Often, what is good for the county isn’t what is good for the people, Arnold said. While it’s easy to see every idea as a good idea, she said she felt her role was to question the county’s actions and read between the lines.
For Arnold, it was a matter of moral character — and a point of personal pride.
“I always wanted, since I got elected, to never regret a vote and not be ashamed that my name was on that vote the wrong way,” Arnold said.
Another recent vote Arnold went against alone pertained to the Bob Jones Trail.
Arnold, a champion of property rights, had a history of voting against the use of eminent domain when it came to building the bike path from San Luis Obispo to the sea, but she also rejected a recent vote to redesign the path to avoid the properties that would’ve required forceful seizure of land.
The vote passed even without Arnold’s support, but for her, the price of the project — which she saw as a luxury instead of a necessity — had simply gotten too high, she said.
“I was kind of thinking that eventually, with everything that they’re trying to ask for, it’d be like $40 million,” she said. “I can’t even get them to put $15 million on some of our rural roads that are down to the dirt.”
While she said she sees the benefit of the trail, her ultimate impression was that the county should be putting its funding toward what she described as more urgent and foundational transportation needs, like fixing the pot holes in roads.
“I‘ve always thought that road maintenance should be a priority,” Arnold said.
Even though the county’s $18 million Active Transportation Program funding was granted by the state specifically for the construction of the trail and the county does not have the discretion to reallocate those funds to another avenue of the budget, Arnold said she still sees that money as taxpayers dollars.
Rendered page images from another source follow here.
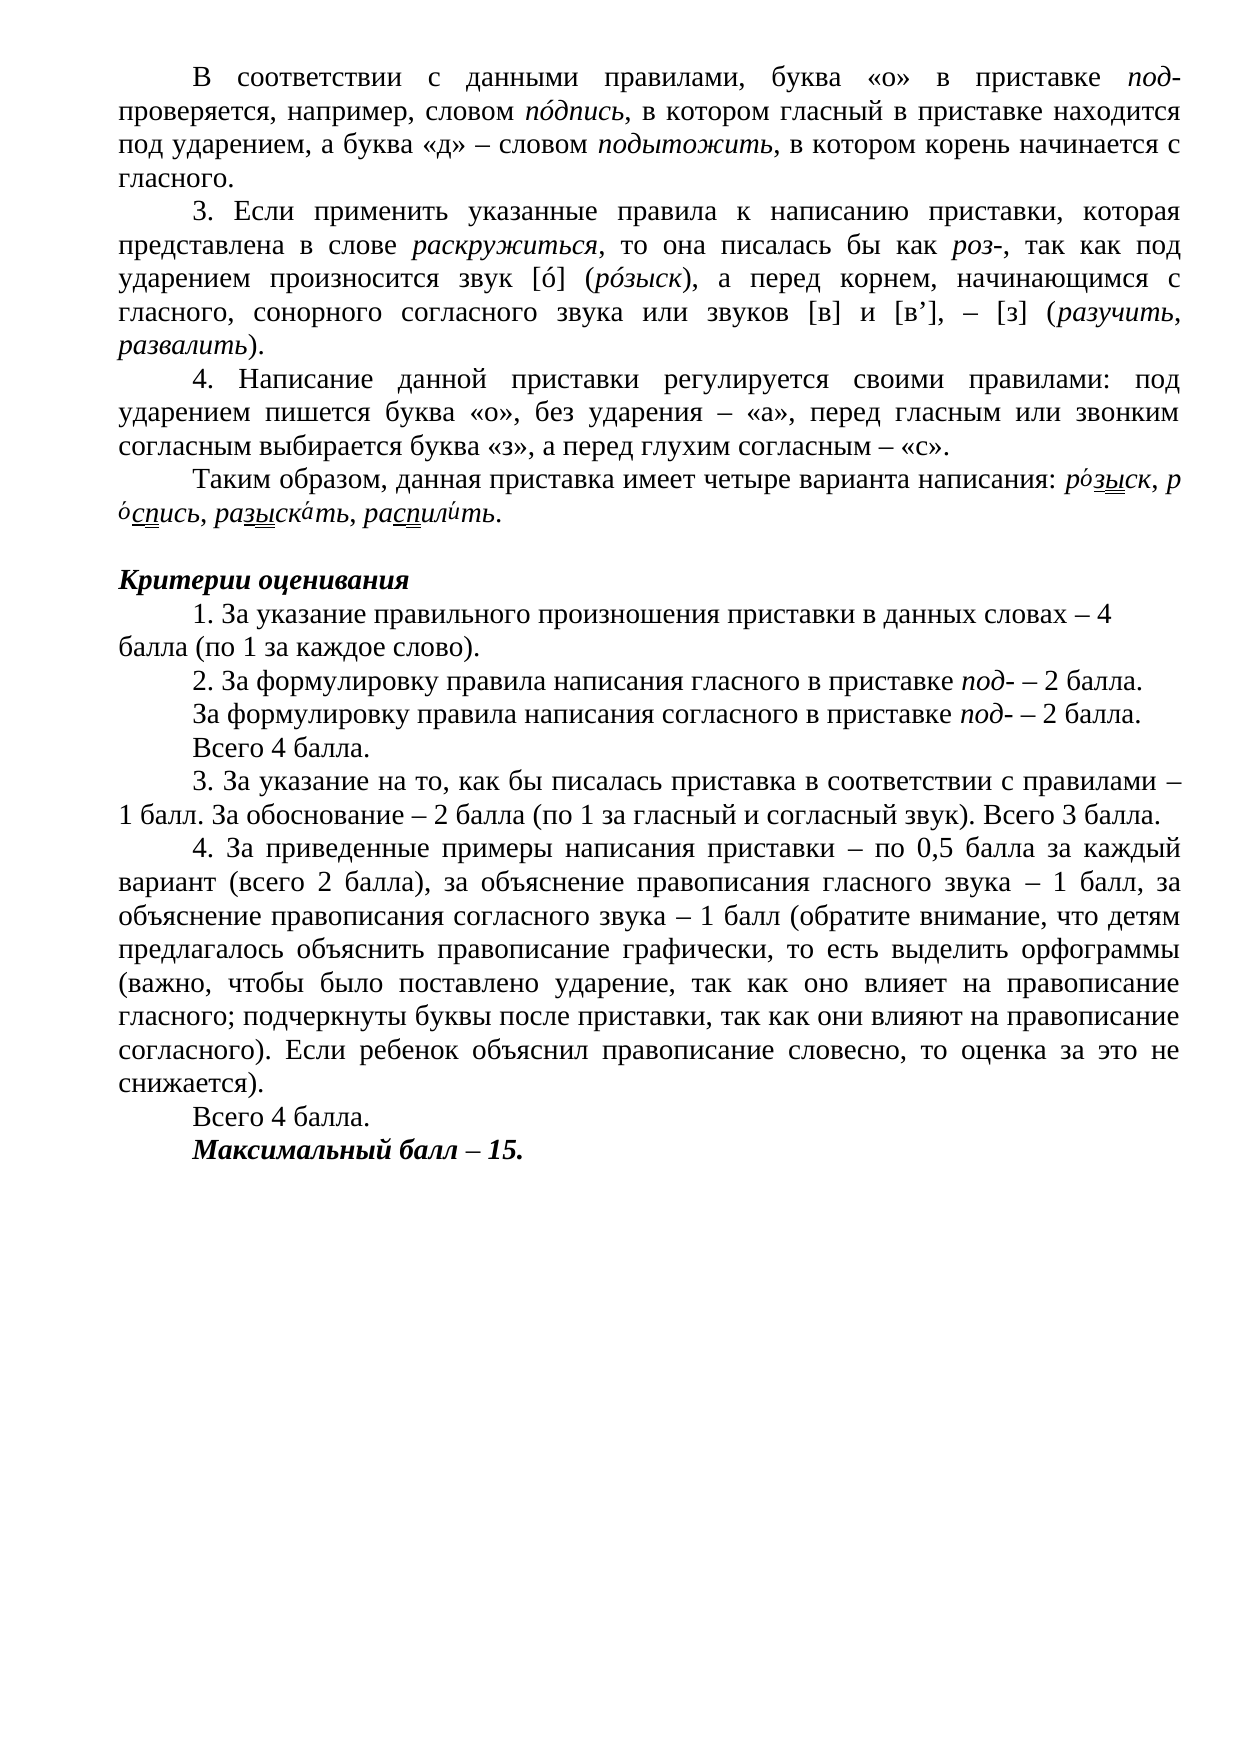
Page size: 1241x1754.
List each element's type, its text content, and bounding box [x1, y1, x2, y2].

text 4. За приведенные примеры написания приставки – по 0,5 балла за каждый вариант (всего 2 балла), за объяснение правописания гласного звука – 1 балл, за объяснение правописания согласного звука – 1 балл (обратите внимание, что детям предлагалось объяснить правописание графически, то есть выделить орфограммы (важно, чтобы было поставлено ударение, так как оно влияет на правописание гласного; подчеркнуты буквы после приставки, так как они влияют на правописание согласного). Если ребенок объяснил правописание словесно, то оценка за это не снижается). [118, 831, 1181, 1099]
text 3. Если применить указанные правила к написанию приставки, которая представлена в слове раскружиться, то она писалась бы как роз-, так как под ударением произносится звук [ó] (рóзыск), а перед корнем, начинающимся с гласного, сонорного согласного звука или звуков [в] и [в’], – [з] (разучить, развалить). [118, 193, 1181, 361]
text Всего 4 балла. [118, 730, 1181, 763]
text Всего 4 балла. [118, 1099, 1181, 1132]
text Критерии оценивания [118, 562, 1181, 596]
text Максимальный балл – 15. [118, 1132, 1181, 1166]
text 4. Написание данной приставки регулируется своими правилами: под ударением пишется буква «о», без ударения – «а», перед гласным или звонким согласным выбирается буква «з», а перед глухим согласным – «с». [118, 361, 1181, 462]
text 1. За указание правильного произношения приставки в данных словах – 4 балла (по 1 за каждое слово). [118, 596, 1181, 663]
text 2. За формулировку правила написания гласного в приставке под- – 2 балла. [118, 663, 1181, 696]
text Таким образом, данная приставка имеет четыре варианта написания: рзыск, рспись, разыскть, распилть. [118, 462, 1181, 529]
text В соответствии с данными правилами, буква «о» в приставке под- проверяется, например, словом пóдпись, в котором гласный в приставке находится под ударением, а буква «д» – словом подытожить, в котором корень начинается с гласного. [118, 59, 1181, 193]
text За формулировку правила написания согласного в приставке под- – 2 балла. [118, 696, 1181, 730]
text 3. За указание на то, как бы писалась приставка в соответствии с правилами – 1 балл. За обоснование – 2 балла (по 1 за гласный и согласный звук). Всего 3 балла. [118, 763, 1181, 831]
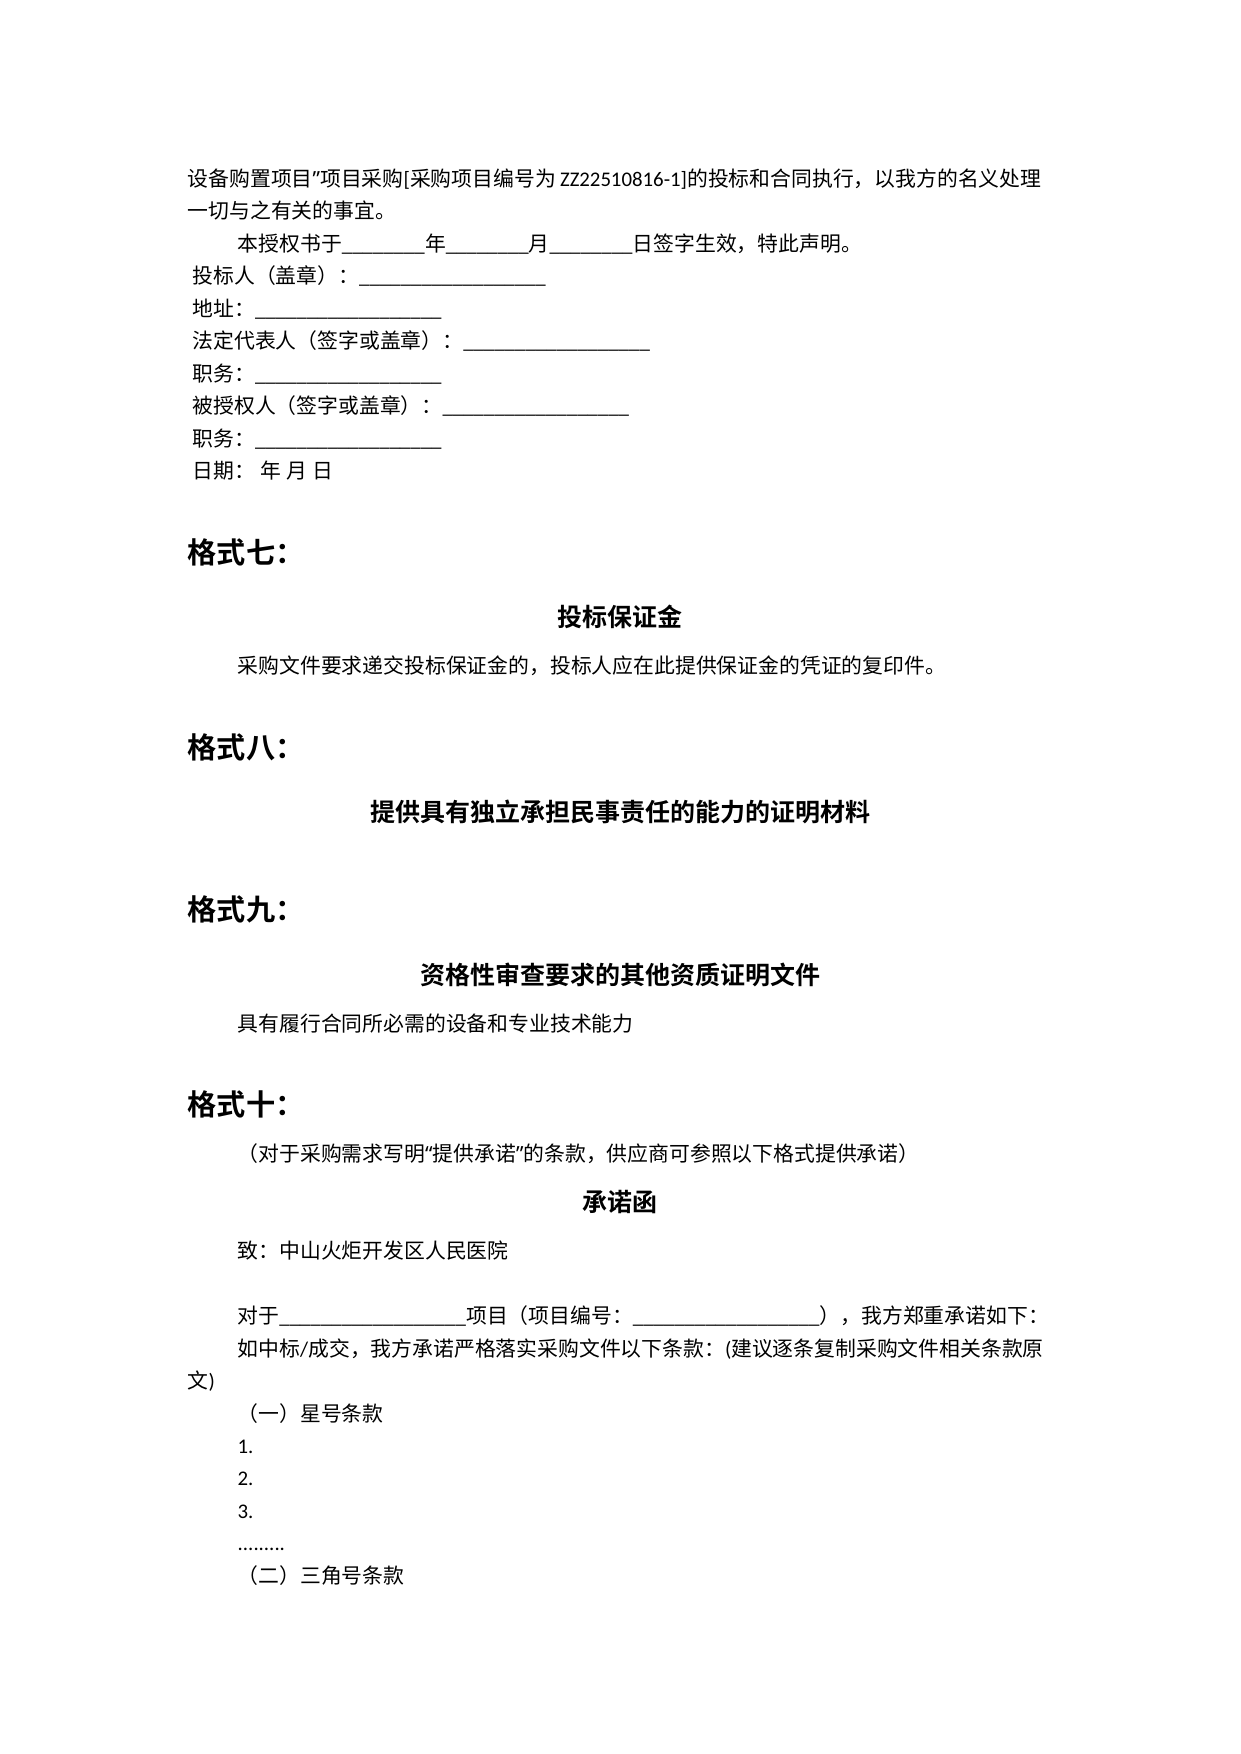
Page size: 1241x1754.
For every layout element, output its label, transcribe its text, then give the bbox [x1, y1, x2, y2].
Local community groups are now fundraising to pay for the construction of the new $36 million trail design.
Another vote in which Arnold recently went 4-1 was the declaration of the certification of SLO County’s 2024 election results — which Arnold called a “protest vote” knowing that it would ultimately pass.
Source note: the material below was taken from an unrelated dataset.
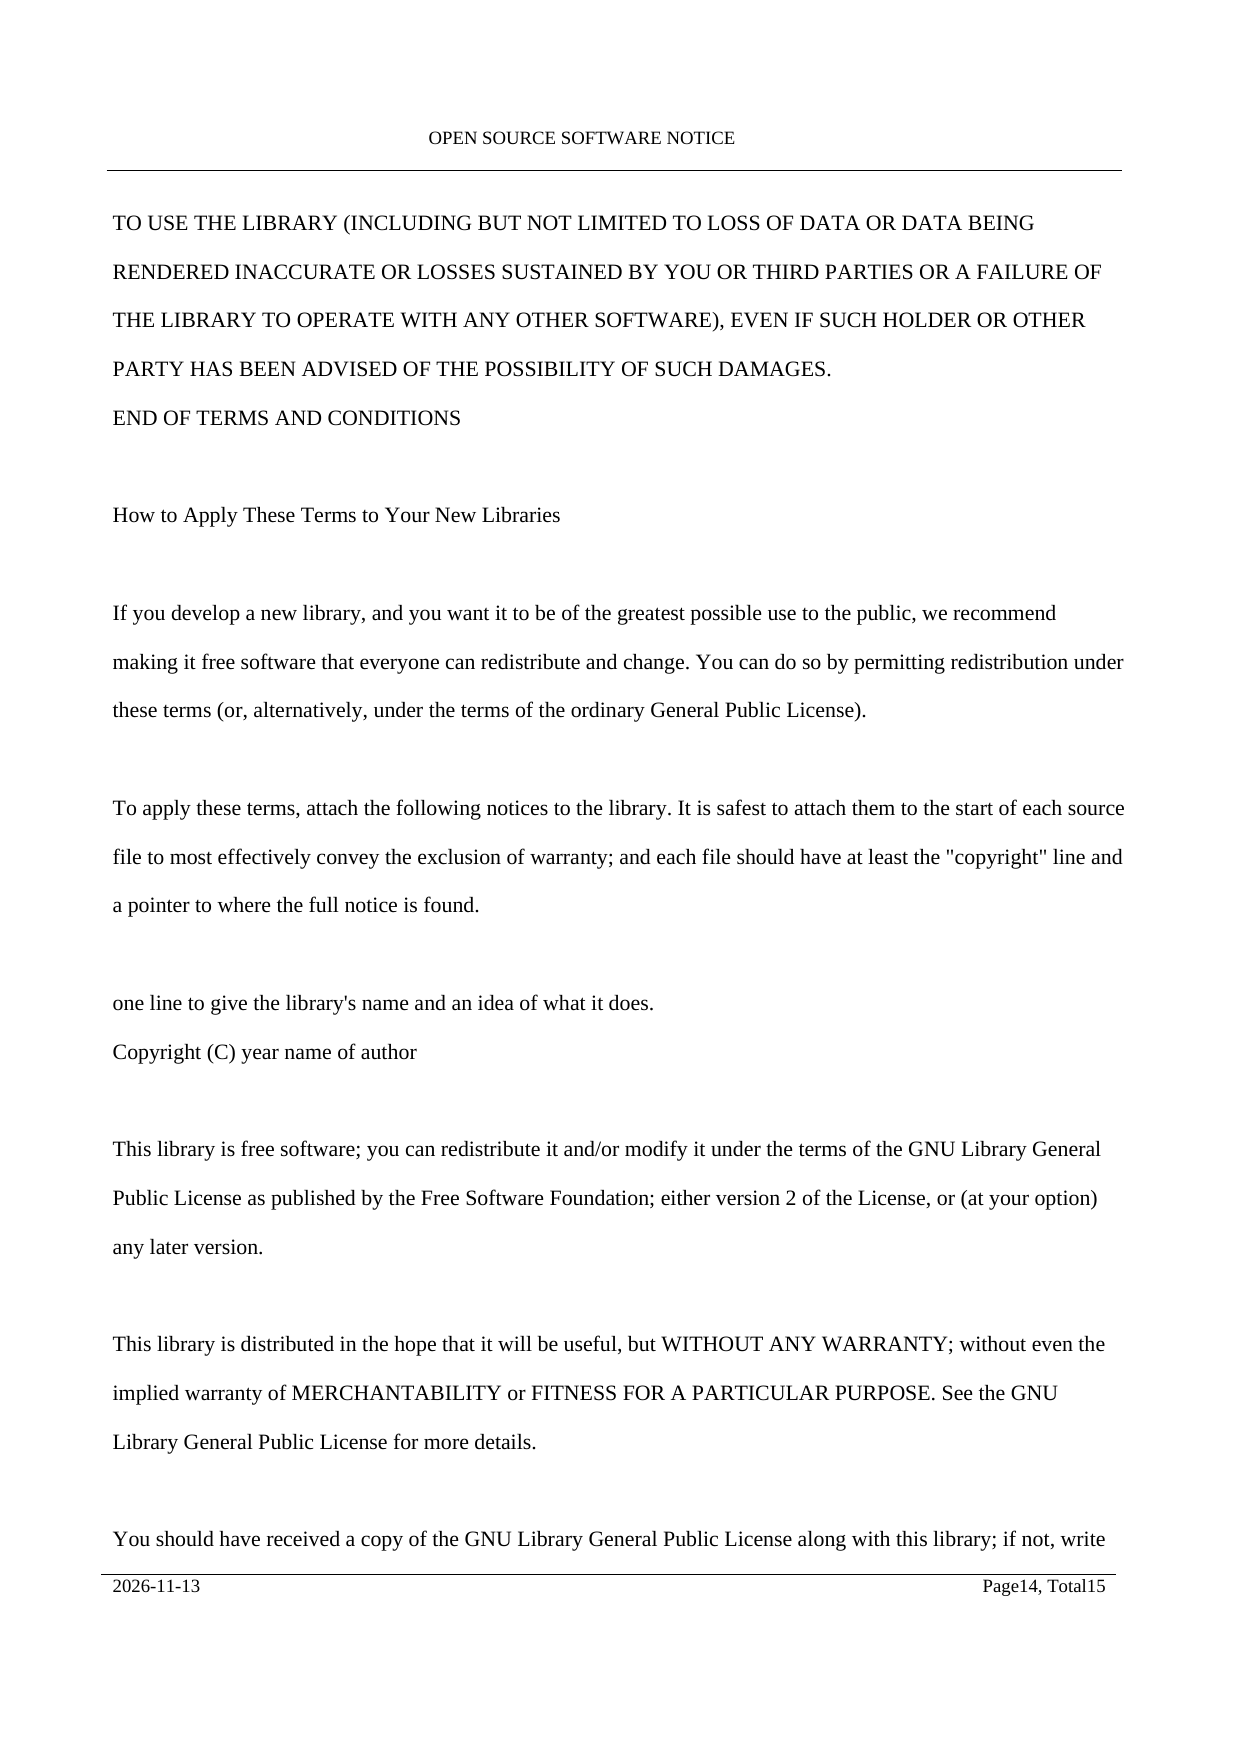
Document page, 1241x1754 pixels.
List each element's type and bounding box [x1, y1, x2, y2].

text [112, 206, 1128, 1555]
“It was a vote that, I hope people go, ‘Why did she vote no?’” she said. “I want people to stop and think about that.”
Arnold said she has been concerned with the integrity of elections since the changes that occurred in 2020. She cited the length of receiving election results, the centralization of vote counting, sending out mail-in ballots without voter identification and the use of machines to tabulate vote rather than hand counting ballots.
“All those things, all the loosening of the process, I think it has made it more difficult to get an accurate count,” she said.
Though Arnold said it was purely a protest vote, she did not say whether she would have changed her vote were other supervisors also to have rejected the results of the election.
Arnold’s parting words of wisdom
In her retirement, Arnold said she is looking forward to “slowing down the hamster wheel,” as she put it — spending time at home with her husband, seeing her four grandchildren, cooking and discovering new hobbies.
But as parting wisdom, she encouraged anyone with an interest in running for public office to do so, even if they feel unqualified.
”We really need regular old people that are representatives of normal, regular citizens,” Arnold said. “People think that (if) they’re not some kind of superstar expert in some area, they wouldn’t make a good elected official, but these are governments designed to be true representatives.”
The Republican Party of SLO County will honor Arnold with a retirement party on Wednesday night at the Pavilion at Atascadero Lake, the group shared on Facebook. The catered event will start at 6 p.m. While free, a $50 donation for tickets is suggested.
After 12 years of service, Arnold said, “it really is an honor.”